Daniel, Faith, and the Power of Prayer
From the revised and expanded edition of my book Cidadania do Espírito [Citizenship of the Spirit], which Elevação Publishing House will briefly launch, I bring you an extract from my interview with writer Alcione Giacomitti for his book Os Pilares da Sabedoria de um Novo Mundo [The Pillars of Wisdom of a New World] (2001):
I often say that the miracle that God expects from human (and spiritual) beings is that they learn to love one another. And Prayer is a powerful tool for this urgent metamorphosis, inasmuch as prayer is the food of the Soul and Love is the substance of Justice and Peace. This is so true that it inspired Melancthon (1497-1560), an educator and Lutheran theologian, to pen this precious manifestation: “Trouble and perplexity drive me to prayer, and prayer drives away perplexity and trouble.”
Prophet Daniel, famous for interpreting Nebuchadnezzar’s dream (Book of Daniel, chapter 2), never doubted the Lord of the Universes. He proved the strength that came from his supreme conviction in the Heavenly Father. He did not hesitate, not even when Darius the Mede signed an edict that condemned those who worshipped any god or man other than the king himself to the lions’ den. In this episode, we see the sovereign of Babylon being induced maliciously by his cunning princes, who desired to find some kind of violation of the impeccable conduct of the person who would be promoted to become administrator of the entire kingdom. This did not prevent Daniel from revering the Creator, praying on his knees, as was his habit, three times a day. When the prophet was denounced by those who planned his downfall, Darius, with regret and lamentation, sentenced him to death, even though he unsuccessfully tried to avoid such an enormous injustice. He agonized, therefore, in his palace and spent the night fasting. In the morning, he went quickly to the place of martyrdom and witnessed the miraculous fact.
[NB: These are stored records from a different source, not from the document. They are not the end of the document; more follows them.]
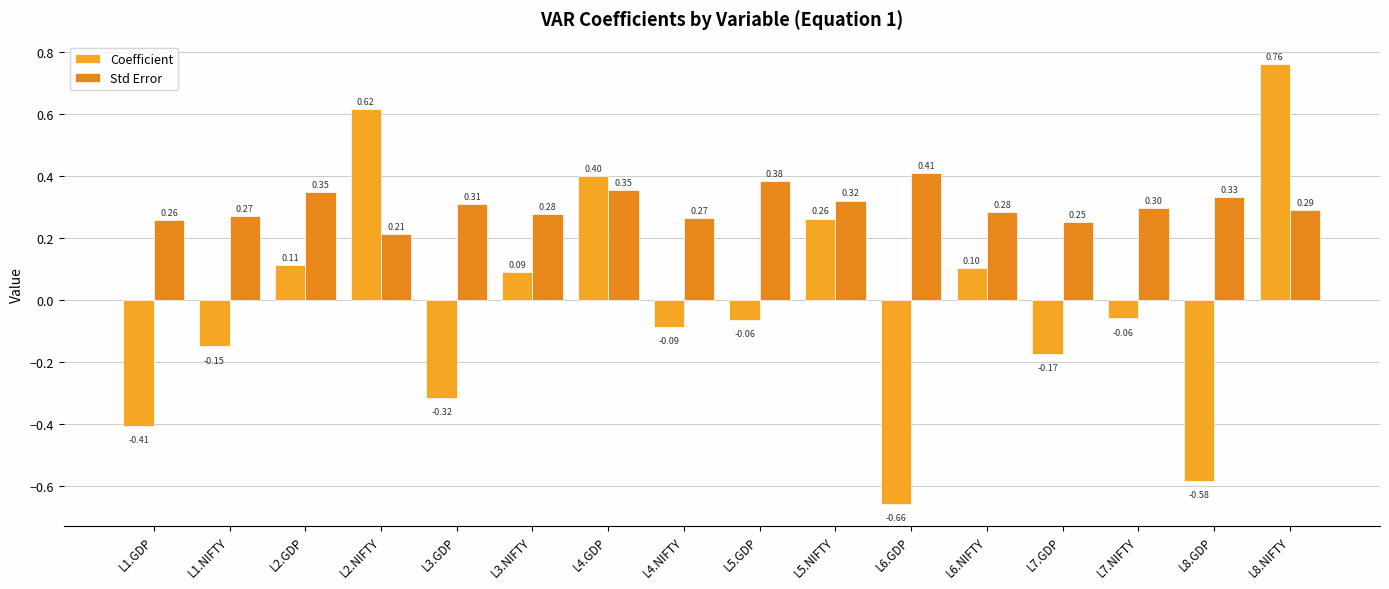

Which has a higher value, L1.NIFTY or L6.NIFTY?

L6.NIFTY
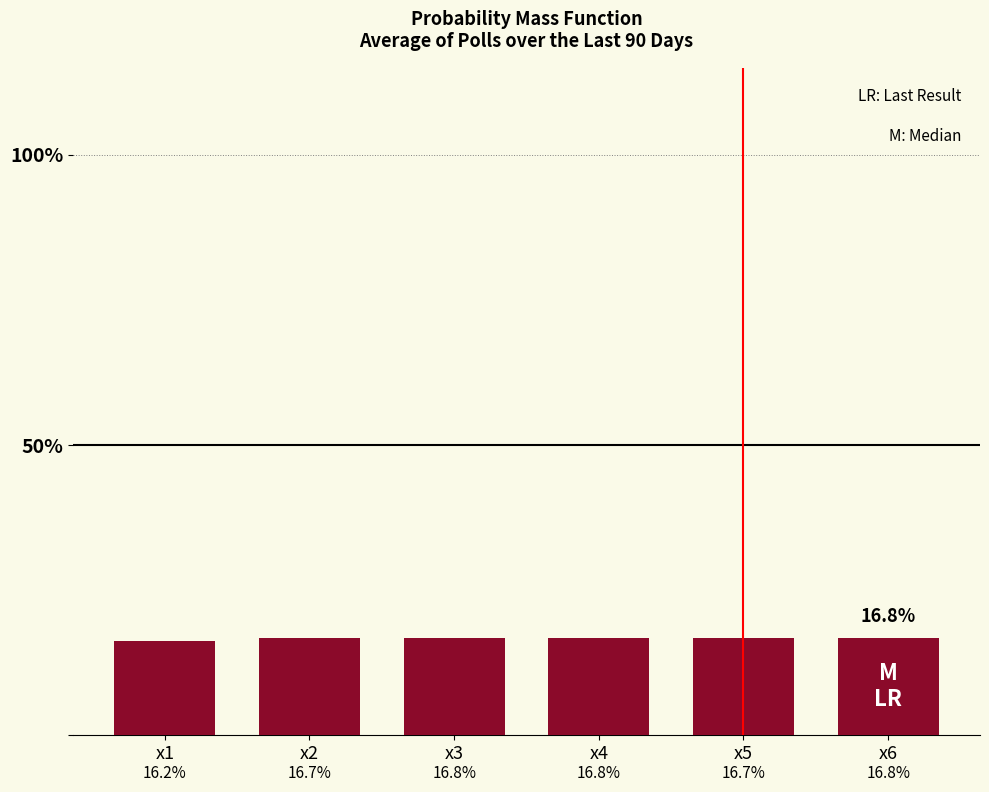

Are the bars horizontal?

No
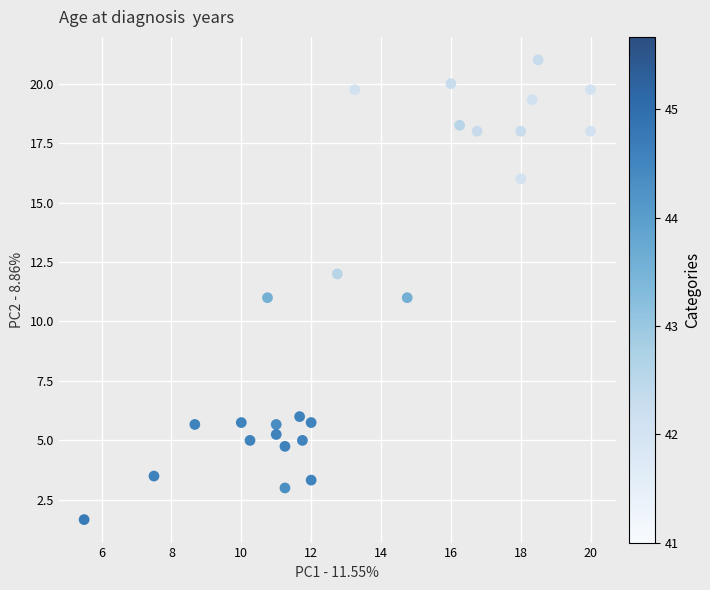

What is the range of Y values (max minus min)?

19.3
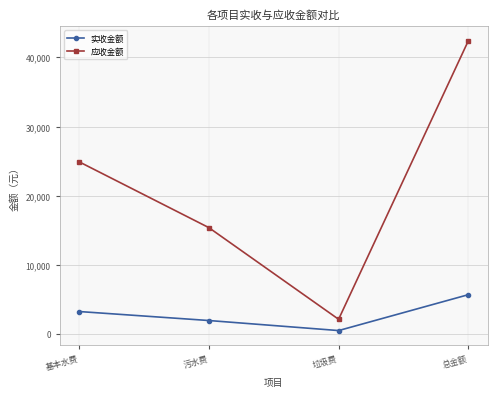

The value of 实收金额 at 总金额 is 5682.9. True or false?

True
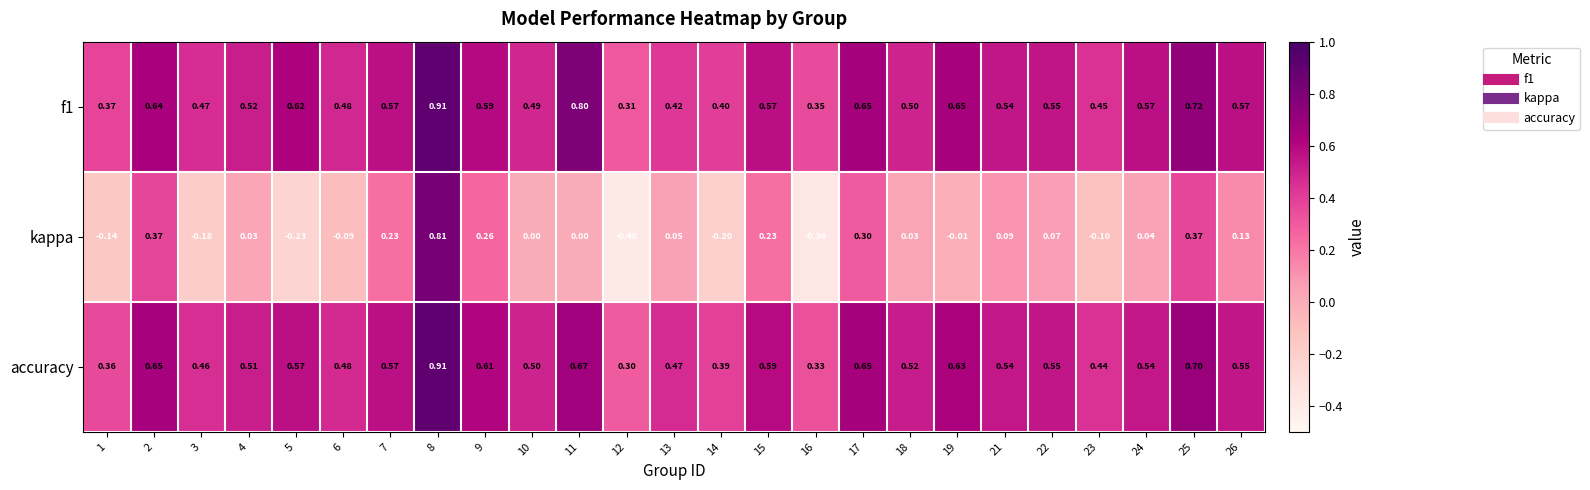

At 10, list the series in order from smallest to largest.

kappa, f1, accuracy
Without so much as a scratch, Daniel was praising him thus: “O king, live forever! My God sent His angel and shut the lions’ mouths, and they have not harmed me, because I was found blameless before Him; and also before you, O king, I have done no harm.”
It is unnecessary to describe how happy Darius was and in the hard and crude way of that time, which sometimes seems like those of today, the prophet’s accusers and their families were thrown to the claws of the lions.
After this, the king called on the people to worship the God of Daniel, because He was the living God that endures eternally, whose reign cannot be destroyed (Daniel 6).
The Apostle Paul wrote that “Faith is the assurance of things hoped for, the conviction of things not seen” (Hebrews 11:1).